« Une occasion singulière de puiser davantage dans le trésor de la liturgie »
L’an dernier les célébrations publiques étaient interdites, et les fidèles avaient eu à vivre des célébrations domestiques. Dans quel contexte va se dérouler cette Semaine Sainte cette fois ?
P. Jean-Laurent Martin, responsable diocésain de la Pastorale liturgique et sacramentelle : On peut dire qu’il y a un soulagement ; nos communautés espérent se rassembler pendant les jours saints. Cependant la difficulté du maintien du couvre-feu et les restrictions sanitaires obligent beaucoup de pasteurs et leurs communautés à s’interroger sur les horaires qu’ils pourront proposer.
Cette question des horaires n’est cependant pas anecdotique car les célébrations doivent aussi répondre à une règle liturgique que l’on appelle la «vérité des heures». Celle-ci consiste à veiller à garder une cohérence entre ce qui est vécu au cours de la liturgie et le moment de la journée au cours duquel les fidèles vivent cette célébration. Cette attention s’est manifestée, en particulier depuis Vatican II, par le retour des messes dites vespérales, c’est-à-dire ayant lieu en deuxième partie de journée, comme c’est le cas du Jeudi saint, pour la messe de la Cène du Seigneur, et bien sûr celle de la Vigile pascale, le samedi soir.
Du fait des restrictions actuelles, plusieurs pasteurs pourraient se questionner sur l’opportunité de proposer une messe du Jeudi saint le matin, pour pouvoir organiser un temps d’adoration en suivant... Mais le missel nous invite bien à respecter cette vérité des heures.
Ces dernières semaines, plusieurs notes ont été publiées en ce sens au niveau de l’Église universelle et par la Conférence des évêques de France. La Congrégation romaine pour le Culte divin a ainsi rappelé que les mesures prises l’an dernier restaient en vigueur (recommandation de ne pas reproduire le lavement des pieds le Jeudi saint, de ne pas embrasser la Croix lors de la vénération du Vendredi saint...). L’Église de France a elle-même repris ces notes et a émis des propositions aux diocèses, que nous diffusons en Gironde dans un document adressé à l’ensemble des curés (voir encadré) qui contient également quelques propositions originales.
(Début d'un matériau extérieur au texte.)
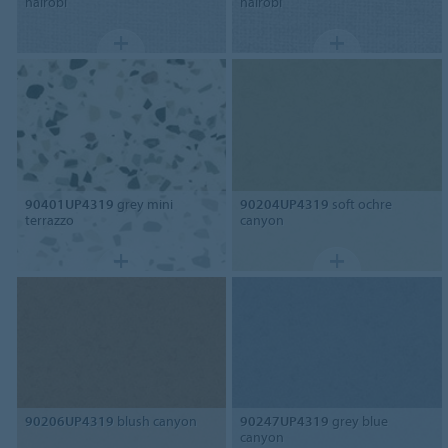
nairobi
nairobi
90401UP4319
grey mini
90204UP4319
soft ochre
terrazzo
canyon
90206UP4319
blush canyon
90247UP4319
grey blue
canyon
Entre le couvre-feu à 18h et cette «vérité des heures» à honorer... comment alors vivre au mieux les fêtes de Pâques ?
Il faut rappeler une évidence : nous célébrons avec tous nos sens... Une Vigile pascale est un office dit de Nuit, s’il est célébré en plein milieu du jour cela perd alors beaucoup de sens pour les fidèles. Nous proposons donc de vivre cette célébration à l’aube du dimanche, à partir de 06h30 et avant le lever du soleil, comme la première messe de la Résurrection.
De manière inattendue, ce peut être l’occasion cette année d’entendre d’une manière nouvelle le début de l’Évangile qui est habituellement proclamé lors de la veillée : « De grand matin, le premier jour de la semaine, elles se rendent au tombeau dès le lever du soleil » (Mc 16, 2).
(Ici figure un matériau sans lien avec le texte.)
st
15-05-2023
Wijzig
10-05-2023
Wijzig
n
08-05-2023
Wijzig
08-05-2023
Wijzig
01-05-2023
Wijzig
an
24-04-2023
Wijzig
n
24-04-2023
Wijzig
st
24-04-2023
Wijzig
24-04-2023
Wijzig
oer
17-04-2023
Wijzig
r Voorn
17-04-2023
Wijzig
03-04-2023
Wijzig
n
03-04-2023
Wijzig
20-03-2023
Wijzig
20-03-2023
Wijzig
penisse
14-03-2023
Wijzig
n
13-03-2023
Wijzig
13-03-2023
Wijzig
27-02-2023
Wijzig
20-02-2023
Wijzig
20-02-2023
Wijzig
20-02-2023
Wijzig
Les paroisses qui le souhaitent peuvent aussi ne pas proposer de Vigile et vivre directement la messe du jour de Pâques, dans la matinée du dimanche. Nous proposons alors à ces communautés de tenir compte et d’intégrer dans la liturgie, de manière adaptée, des signes d’habitude présents au cours de la Vigile. Tel que l’accueil du cierge pascal, avec un chant approprié comme par exemple « Joyeuse lumière » du P. Gouzes, ou conserver la bénédiction de l’eau et l’aspersion à leur place de rite pénitentiel. Finalement, la crise peut aussi être pour chacun l’occasion singulière de nous réapproprier le trésor que proposent les rites du temps pascal.
Ces divers déplacements liturgiques ont aussi pour conséquence de nous faire aborder différemment le Samedi saint...
C’est peut-être là aussi une heureuse occasion, malgré ou grâce à cette crise, de redonner toute sa place au Samedi saint qui, traditionnellement, est marqué par son caractère aliturgique (sans célébration eucharistique). Libérées de l’organisation matérielle d’une Vigile le samedi soir, les églises pourront donc rester davantage dans la symbolique de ce jour où l’Église se recueille en silence auprès du tombeau du Seigneur, dans l’attente de sa Résurrection.
Nous avons relayé aux communautés de Gironde la proposition nationale de vivre un office des lectures dans une église dépouillée (le tabernacle ouvert restant vide de la présence eucharistique, l’église n’étant pas encore pourvue de sa belle ornementation de Pâques...) Unis dans la prière et désireux de confier tous les catéchumènes qui vivront les sacrements de Pâques, nous pourrons cette année vivre pleinement ce jour unique que la liturgie nous offre où le Christ, descendant aux enfers, entraîne toute l’humanité à faire sienne la joie du Ressuscité.